坐在另一侧,隔了两个位子的郑氏,因同花如瑾一样少年丧父,是打心底里的同情她。少不得也说上几句宽慰的话。“弟妹莫要伤怀,虽则是三弟去了,不能陪在你身边。可你越发要活的比他在时更要爱惜自己。一则身体发肤受之父母,若是不爱惜自己好好活下去,便是不孝。二则,三弟英年早逝,定是多有留恋这世间,更有放心不下的人和事,你定要替他好好活下去!”

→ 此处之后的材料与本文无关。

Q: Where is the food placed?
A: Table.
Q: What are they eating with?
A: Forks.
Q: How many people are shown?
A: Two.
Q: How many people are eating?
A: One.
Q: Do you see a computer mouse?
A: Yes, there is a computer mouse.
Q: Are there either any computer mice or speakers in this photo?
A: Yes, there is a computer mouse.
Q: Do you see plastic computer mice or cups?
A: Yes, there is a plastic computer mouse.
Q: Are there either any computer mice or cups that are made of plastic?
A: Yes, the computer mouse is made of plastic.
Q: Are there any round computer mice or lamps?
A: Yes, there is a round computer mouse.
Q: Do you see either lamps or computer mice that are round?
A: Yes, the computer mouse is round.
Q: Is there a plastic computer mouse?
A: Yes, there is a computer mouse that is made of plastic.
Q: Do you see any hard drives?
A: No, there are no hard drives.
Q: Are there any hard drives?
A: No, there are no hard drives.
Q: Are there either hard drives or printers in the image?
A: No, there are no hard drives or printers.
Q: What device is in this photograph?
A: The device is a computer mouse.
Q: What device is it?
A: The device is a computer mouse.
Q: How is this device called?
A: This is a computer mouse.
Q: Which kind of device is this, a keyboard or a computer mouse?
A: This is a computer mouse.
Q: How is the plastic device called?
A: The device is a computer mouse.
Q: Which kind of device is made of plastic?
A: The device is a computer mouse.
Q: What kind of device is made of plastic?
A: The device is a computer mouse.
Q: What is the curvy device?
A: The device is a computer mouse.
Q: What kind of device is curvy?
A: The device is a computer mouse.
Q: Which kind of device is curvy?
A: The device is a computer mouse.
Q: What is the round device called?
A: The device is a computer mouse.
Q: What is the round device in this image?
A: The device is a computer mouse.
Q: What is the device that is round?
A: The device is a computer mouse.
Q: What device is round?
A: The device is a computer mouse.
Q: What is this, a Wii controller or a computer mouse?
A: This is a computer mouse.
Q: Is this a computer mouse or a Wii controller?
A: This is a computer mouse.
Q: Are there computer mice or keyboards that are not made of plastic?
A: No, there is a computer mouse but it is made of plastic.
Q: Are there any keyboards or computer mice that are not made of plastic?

这是郑氏多年守寡,不在乎旁人的压迫,不理会别人的恶意,依然能够活的自在安逸的秘诀。他和已过世的大爷少年夫妻,恩爱有加。她是带着这样的信念活下去的。

可花如瑾和徐容卿不同,虽然花如瑾不能反驳,但是却实实在在的领了郑氏的情。对她微微点了点头,十分感激。

郑氏也十分友好,郑重的对花如瑾点头。

这边妯娌情深,那边小甘氏说的话不痛不痒,神态还有些做作,不得不引人深思啊。

郑氏没有别的心思,不过就是觉得花如瑾与自己同病相怜,发自肺腑的同情。可众人意味不明的眼神像小甘氏投过来,心胸狭窄的她,可不这么想,摆明了郑氏是在给自己难堪。

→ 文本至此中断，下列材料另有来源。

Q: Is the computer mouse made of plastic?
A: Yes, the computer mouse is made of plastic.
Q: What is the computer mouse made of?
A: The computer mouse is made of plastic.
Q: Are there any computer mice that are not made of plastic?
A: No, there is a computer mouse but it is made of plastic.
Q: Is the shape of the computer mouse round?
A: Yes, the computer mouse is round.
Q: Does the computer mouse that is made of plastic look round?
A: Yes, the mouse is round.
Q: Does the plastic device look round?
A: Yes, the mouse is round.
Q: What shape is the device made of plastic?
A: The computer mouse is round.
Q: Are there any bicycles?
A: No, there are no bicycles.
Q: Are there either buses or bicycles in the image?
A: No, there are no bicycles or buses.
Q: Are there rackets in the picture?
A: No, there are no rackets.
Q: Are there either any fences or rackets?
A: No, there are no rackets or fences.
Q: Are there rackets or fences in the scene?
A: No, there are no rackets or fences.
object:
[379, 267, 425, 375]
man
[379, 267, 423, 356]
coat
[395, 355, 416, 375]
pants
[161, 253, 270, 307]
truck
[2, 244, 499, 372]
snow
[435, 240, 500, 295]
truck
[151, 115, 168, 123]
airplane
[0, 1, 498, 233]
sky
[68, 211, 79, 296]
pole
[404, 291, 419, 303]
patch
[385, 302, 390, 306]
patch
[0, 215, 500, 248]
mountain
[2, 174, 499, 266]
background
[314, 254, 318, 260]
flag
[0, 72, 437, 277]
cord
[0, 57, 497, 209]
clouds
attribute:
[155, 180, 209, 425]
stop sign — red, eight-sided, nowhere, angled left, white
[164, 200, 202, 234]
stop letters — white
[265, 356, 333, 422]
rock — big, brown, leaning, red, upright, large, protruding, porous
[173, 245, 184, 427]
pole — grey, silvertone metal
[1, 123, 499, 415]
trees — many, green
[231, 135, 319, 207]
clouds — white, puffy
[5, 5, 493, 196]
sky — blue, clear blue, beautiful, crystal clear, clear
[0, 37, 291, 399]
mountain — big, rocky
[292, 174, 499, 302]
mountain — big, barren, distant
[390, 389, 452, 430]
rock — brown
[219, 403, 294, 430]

徐容卿已然丧命,郑氏和花如瑾根本毫无依靠。现下不来讨好她,却还与她为敌,这郑氏真是蠢的可以。徐容修若是顺利袭爵,一定要将她们两个讨厌鬼踢的远远的,跟傻子在一起,自己也会变傻的。

且说这边花如瑾神态松散,不慌不忙。道教甘氏有些糊涂了,恐节外生枝,忙将头转到一侧花白了头发的老头身上。“现下正是动乱时期,皇上无暇顾及。容卿过世,这丹书铁劵不能一日无人掌管。不若,就让容修暂未保管。日后再从长计议。”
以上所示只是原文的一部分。